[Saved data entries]
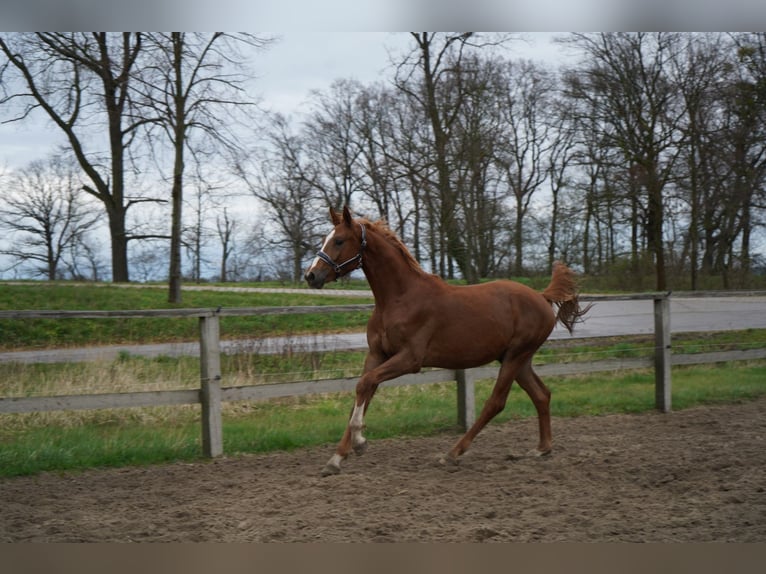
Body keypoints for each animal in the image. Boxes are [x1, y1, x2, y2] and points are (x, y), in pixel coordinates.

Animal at [304, 207, 592, 476]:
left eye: (339, 240)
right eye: (325, 238)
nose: (311, 276)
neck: (399, 299)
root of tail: (541, 297)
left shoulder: (410, 359)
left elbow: (364, 384)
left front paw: (360, 441)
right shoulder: (377, 355)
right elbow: (363, 390)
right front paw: (336, 459)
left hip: (515, 356)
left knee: (496, 402)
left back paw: (452, 453)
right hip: (519, 359)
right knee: (541, 395)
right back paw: (542, 448)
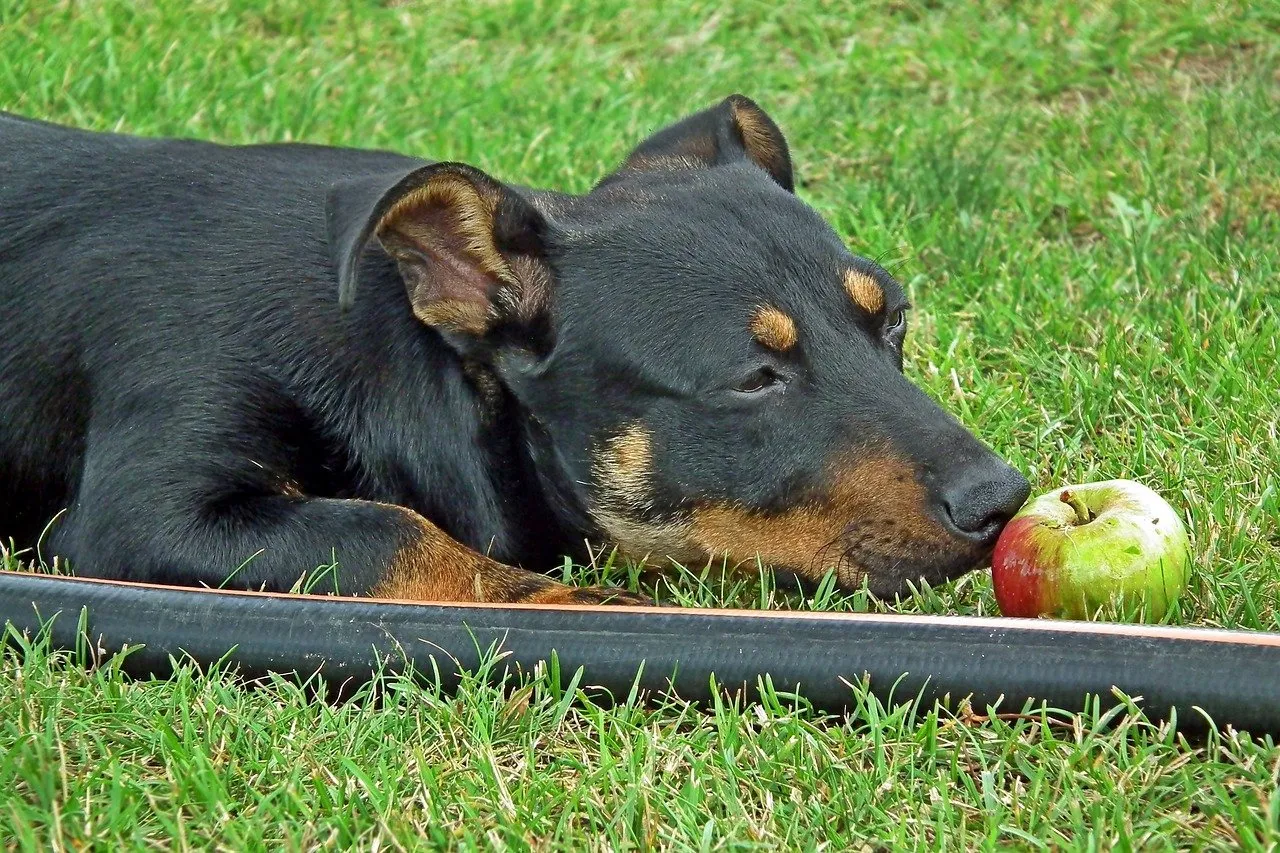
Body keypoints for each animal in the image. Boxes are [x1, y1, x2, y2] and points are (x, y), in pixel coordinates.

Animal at [0, 96, 1029, 604]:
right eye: (754, 379)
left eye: (893, 322)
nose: (1003, 500)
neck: (403, 356)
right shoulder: (139, 512)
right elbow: (394, 532)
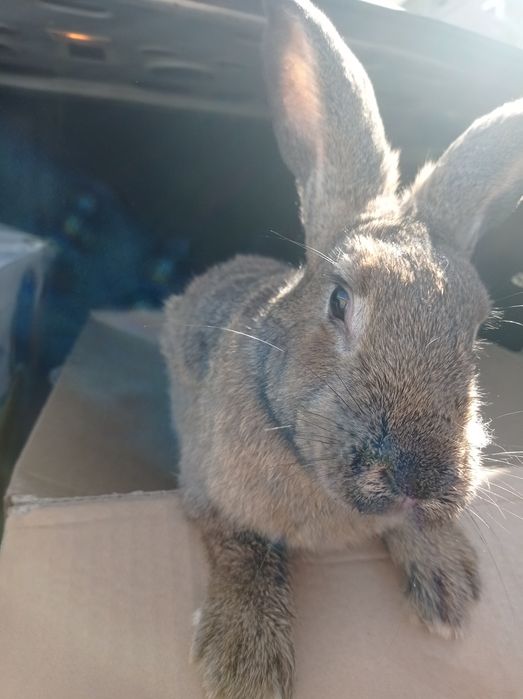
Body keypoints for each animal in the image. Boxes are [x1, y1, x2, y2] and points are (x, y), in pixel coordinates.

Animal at [161, 1, 523, 697]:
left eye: (474, 330)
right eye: (338, 301)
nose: (419, 478)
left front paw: (449, 588)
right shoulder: (205, 487)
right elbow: (243, 546)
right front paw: (246, 664)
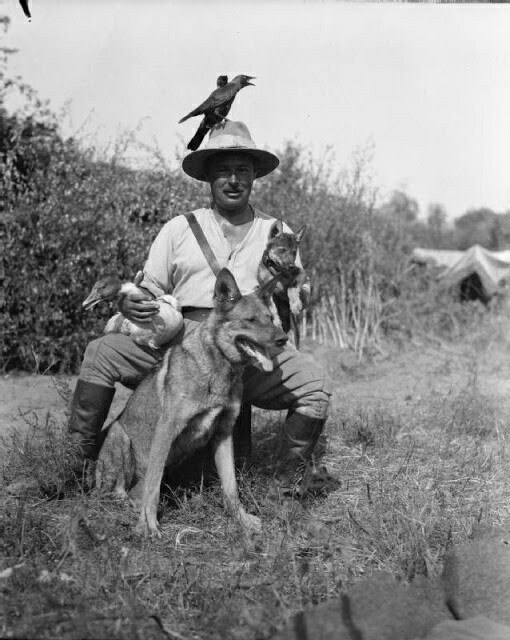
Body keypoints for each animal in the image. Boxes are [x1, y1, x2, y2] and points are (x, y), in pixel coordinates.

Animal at [96, 268, 286, 536]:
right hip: (118, 434)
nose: (283, 339)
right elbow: (153, 486)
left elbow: (231, 487)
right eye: (250, 320)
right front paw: (149, 526)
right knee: (116, 492)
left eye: (270, 318)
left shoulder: (223, 434)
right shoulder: (166, 431)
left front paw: (241, 520)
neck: (219, 366)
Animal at [256, 221, 308, 350]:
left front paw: (295, 304)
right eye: (281, 250)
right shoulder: (267, 290)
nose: (291, 266)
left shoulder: (301, 273)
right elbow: (272, 308)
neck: (278, 271)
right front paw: (276, 321)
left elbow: (292, 287)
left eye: (294, 252)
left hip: (295, 329)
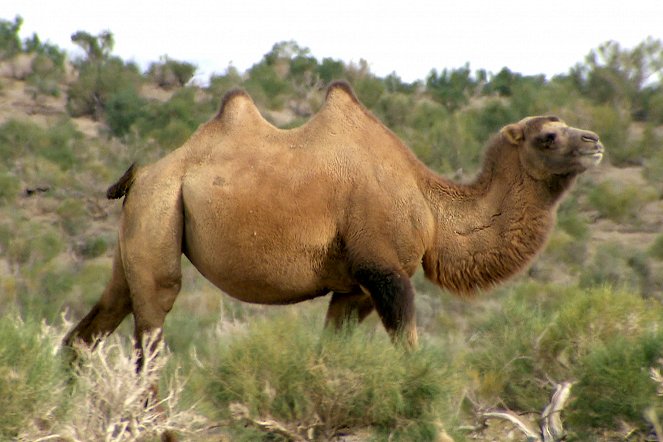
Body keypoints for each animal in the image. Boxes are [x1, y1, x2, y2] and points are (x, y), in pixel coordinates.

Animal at [65, 81, 604, 354]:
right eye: (548, 136)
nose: (594, 141)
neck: (431, 207)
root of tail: (141, 175)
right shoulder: (385, 272)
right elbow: (409, 356)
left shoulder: (353, 289)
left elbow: (329, 357)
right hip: (160, 211)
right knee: (152, 333)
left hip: (139, 229)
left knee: (91, 327)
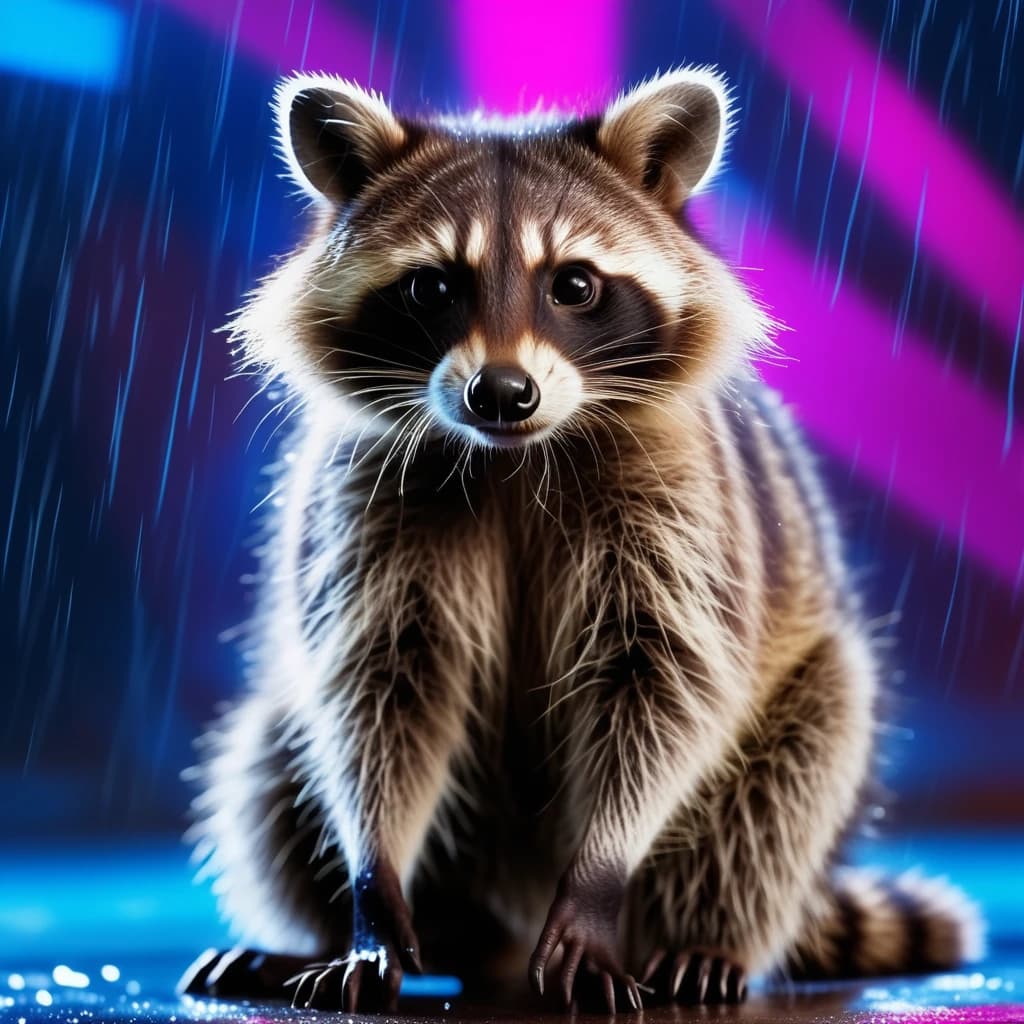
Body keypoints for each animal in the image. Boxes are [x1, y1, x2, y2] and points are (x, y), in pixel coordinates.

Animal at [180, 68, 983, 1013]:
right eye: (432, 288)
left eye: (573, 285)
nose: (502, 392)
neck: (512, 456)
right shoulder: (366, 501)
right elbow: (380, 689)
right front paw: (371, 884)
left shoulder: (684, 508)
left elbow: (669, 684)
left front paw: (601, 870)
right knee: (272, 761)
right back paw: (319, 936)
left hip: (803, 698)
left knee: (790, 776)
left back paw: (704, 939)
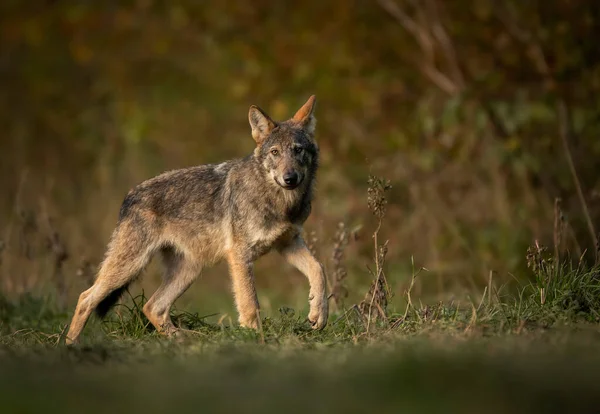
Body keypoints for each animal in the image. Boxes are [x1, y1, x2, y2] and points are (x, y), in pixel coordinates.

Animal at [67, 95, 328, 344]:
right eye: (275, 152)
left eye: (298, 150)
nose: (289, 178)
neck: (281, 202)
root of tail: (129, 195)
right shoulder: (240, 255)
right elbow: (250, 303)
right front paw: (256, 338)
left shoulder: (288, 243)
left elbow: (319, 269)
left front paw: (318, 314)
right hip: (130, 266)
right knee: (85, 297)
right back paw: (71, 345)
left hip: (188, 271)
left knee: (152, 307)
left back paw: (183, 339)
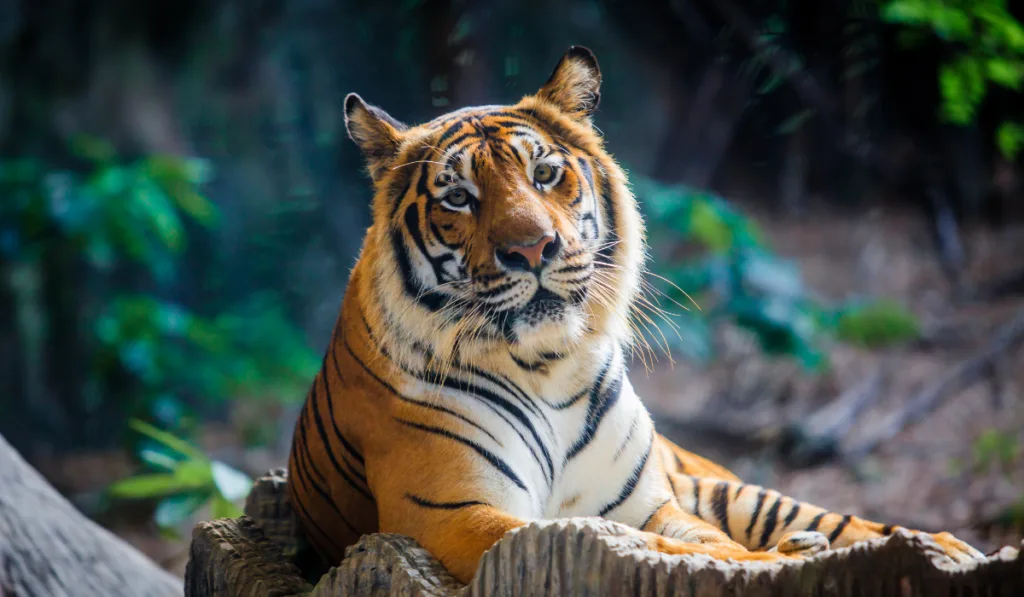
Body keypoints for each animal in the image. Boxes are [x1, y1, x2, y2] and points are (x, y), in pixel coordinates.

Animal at [286, 45, 983, 585]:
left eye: (545, 174)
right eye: (459, 197)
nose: (532, 250)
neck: (547, 368)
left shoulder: (648, 501)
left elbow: (700, 542)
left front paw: (776, 556)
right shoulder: (455, 513)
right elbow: (681, 550)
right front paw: (773, 564)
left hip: (719, 482)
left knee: (827, 517)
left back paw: (945, 547)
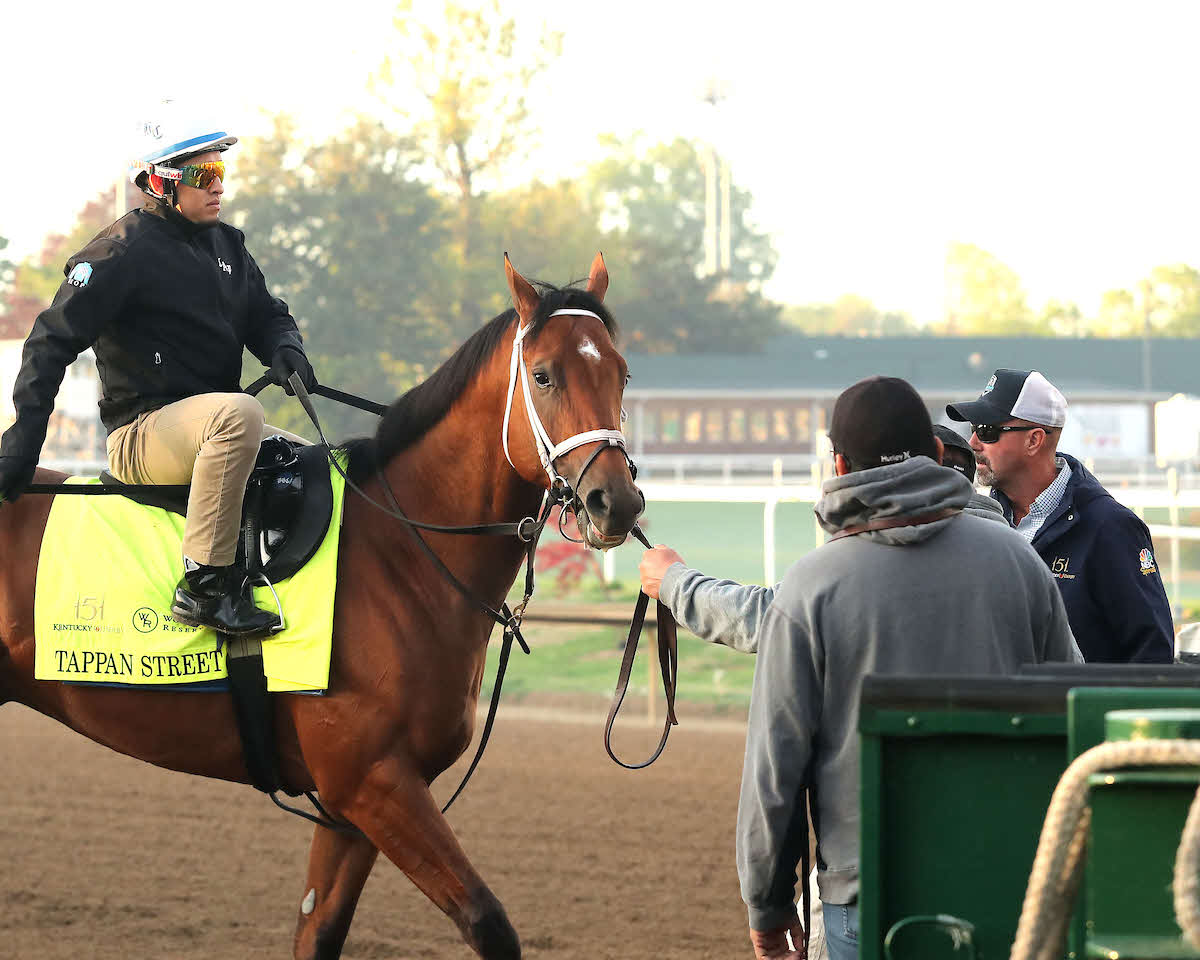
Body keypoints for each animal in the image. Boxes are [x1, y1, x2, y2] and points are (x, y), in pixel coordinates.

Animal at [0, 253, 644, 960]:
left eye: (620, 371)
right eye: (545, 374)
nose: (617, 501)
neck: (400, 550)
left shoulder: (350, 808)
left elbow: (319, 930)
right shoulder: (373, 782)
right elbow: (487, 922)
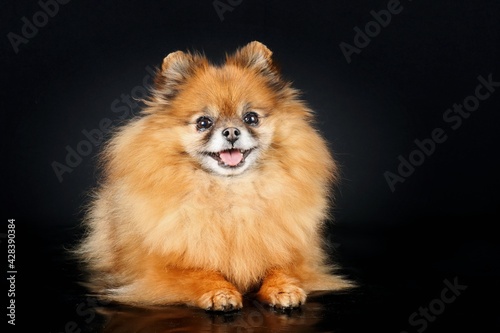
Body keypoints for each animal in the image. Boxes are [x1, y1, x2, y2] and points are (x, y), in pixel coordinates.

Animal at [76, 40, 354, 310]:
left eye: (251, 118)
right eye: (203, 123)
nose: (231, 132)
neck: (230, 192)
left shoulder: (296, 255)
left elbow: (281, 266)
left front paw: (283, 289)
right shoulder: (159, 270)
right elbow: (198, 272)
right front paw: (219, 292)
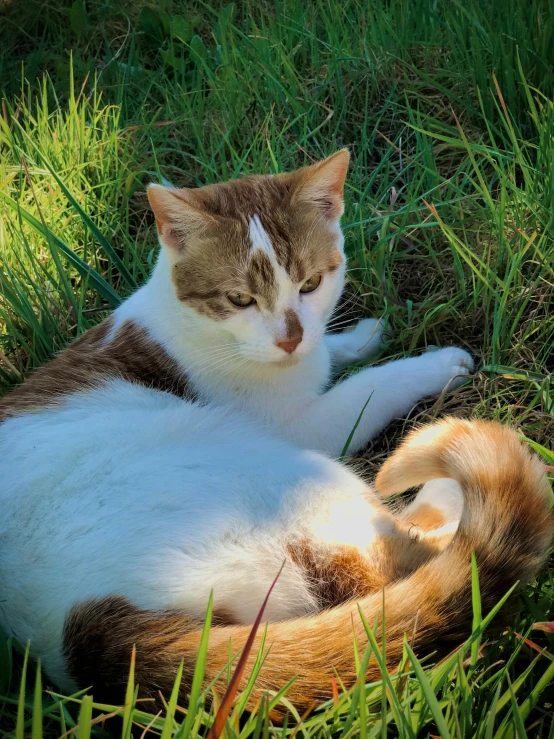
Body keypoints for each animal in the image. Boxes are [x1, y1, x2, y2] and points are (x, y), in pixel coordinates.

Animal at [0, 150, 548, 716]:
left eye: (310, 284)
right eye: (239, 298)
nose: (291, 337)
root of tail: (90, 638)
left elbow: (333, 351)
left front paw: (358, 337)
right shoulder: (304, 424)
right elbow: (371, 385)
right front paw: (431, 365)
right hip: (276, 469)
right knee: (403, 555)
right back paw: (454, 489)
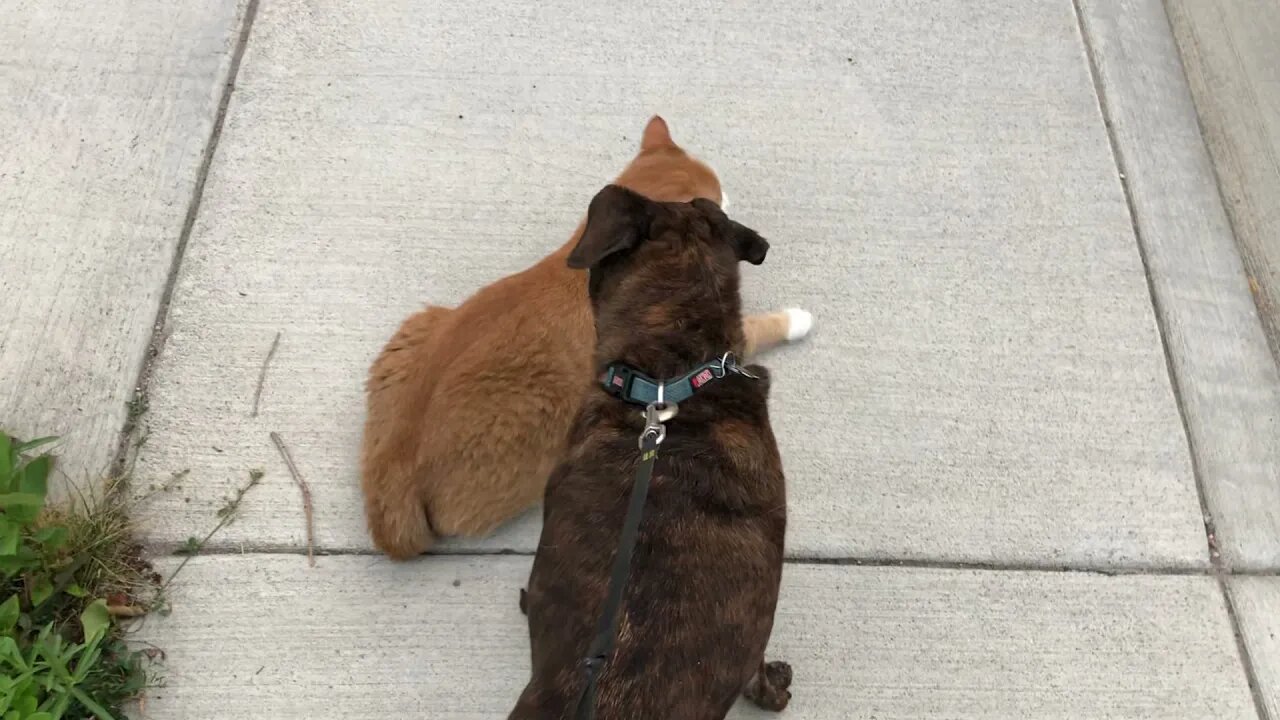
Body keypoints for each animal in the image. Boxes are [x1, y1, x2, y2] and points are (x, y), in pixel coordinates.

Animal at [358, 116, 808, 556]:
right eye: (717, 198)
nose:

__ACTION ITEM__
Skip every picture and return the lines above from the top through the one that contains "left knee: (91, 327)".

__OUTPUT OF THE TASK__
Body keypoints for each animal in the image. Boxes are [x1, y1, x2, y2] and points are (x, y), in pixel coordinates.

Animal at [304, 207, 592, 476]:
left eye: (339, 240)
right eye: (325, 238)
nose: (311, 276)
neck: (399, 299)
root of tail: (541, 297)
left shoulder: (410, 359)
left elbow: (364, 384)
left front paw: (360, 441)
right shoulder: (377, 355)
right elbow: (363, 390)
right front paw: (336, 459)
left hip: (515, 356)
left knee: (496, 402)
left back paw: (452, 453)
right hip: (519, 359)
right knee: (541, 395)
right back paw: (542, 448)
Body keypoints for each animal in the image. Boxes are [x1, y1, x2, y2] and points are (x, y), in pixel coordinates.

Animal at [0, 96, 1029, 604]:
right eye: (754, 379)
left eye: (893, 322)
nose: (1003, 500)
neck: (403, 356)
right shoulder: (139, 512)
right elbow: (394, 532)
Body keypoints for each animal in the image. Boxes are [x1, y1, x2, y2] and points are (x, y), in pixel coordinates.

Animal at [161, 1, 523, 697]:
left eye: (474, 330)
right eye: (338, 301)
nose: (419, 478)
left front paw: (449, 588)
right shoulder: (205, 487)
right elbow: (243, 546)
right front paw: (246, 664)
Body keypoints for each animal in the image. Boxes are [x1, y1, x2, y2] and points are (x, y), in pixel coordinates.

Animal at [96, 268, 286, 536]:
right hip: (118, 434)
nose: (283, 339)
right elbow: (153, 486)
left elbow: (231, 487)
right eye: (250, 320)
right front paw: (149, 526)
right knee: (116, 492)
left eye: (270, 318)
left shoulder: (223, 434)
right shoulder: (166, 431)
left front paw: (241, 520)
neck: (219, 366)
Animal at [256, 221, 308, 350]:
left front paw: (295, 304)
right eye: (281, 250)
right shoulder: (267, 290)
nose: (291, 266)
left shoulder: (301, 273)
right elbow: (272, 308)
neck: (278, 271)
right front paw: (276, 321)
left elbow: (292, 287)
left eye: (294, 252)
left hip: (295, 329)
Body keypoints for each animal in the image. Boxes are [x1, y1, x2, y2] and points are (x, y), in pixel coordinates.

Animal at [65, 81, 604, 354]:
right eye: (548, 136)
nose: (594, 141)
neck: (431, 207)
root of tail: (141, 175)
right shoulder: (385, 272)
right elbow: (409, 356)
left shoulder: (353, 289)
left elbow: (329, 357)
right hip: (160, 211)
right knee: (152, 333)
left hip: (139, 229)
left knee: (91, 327)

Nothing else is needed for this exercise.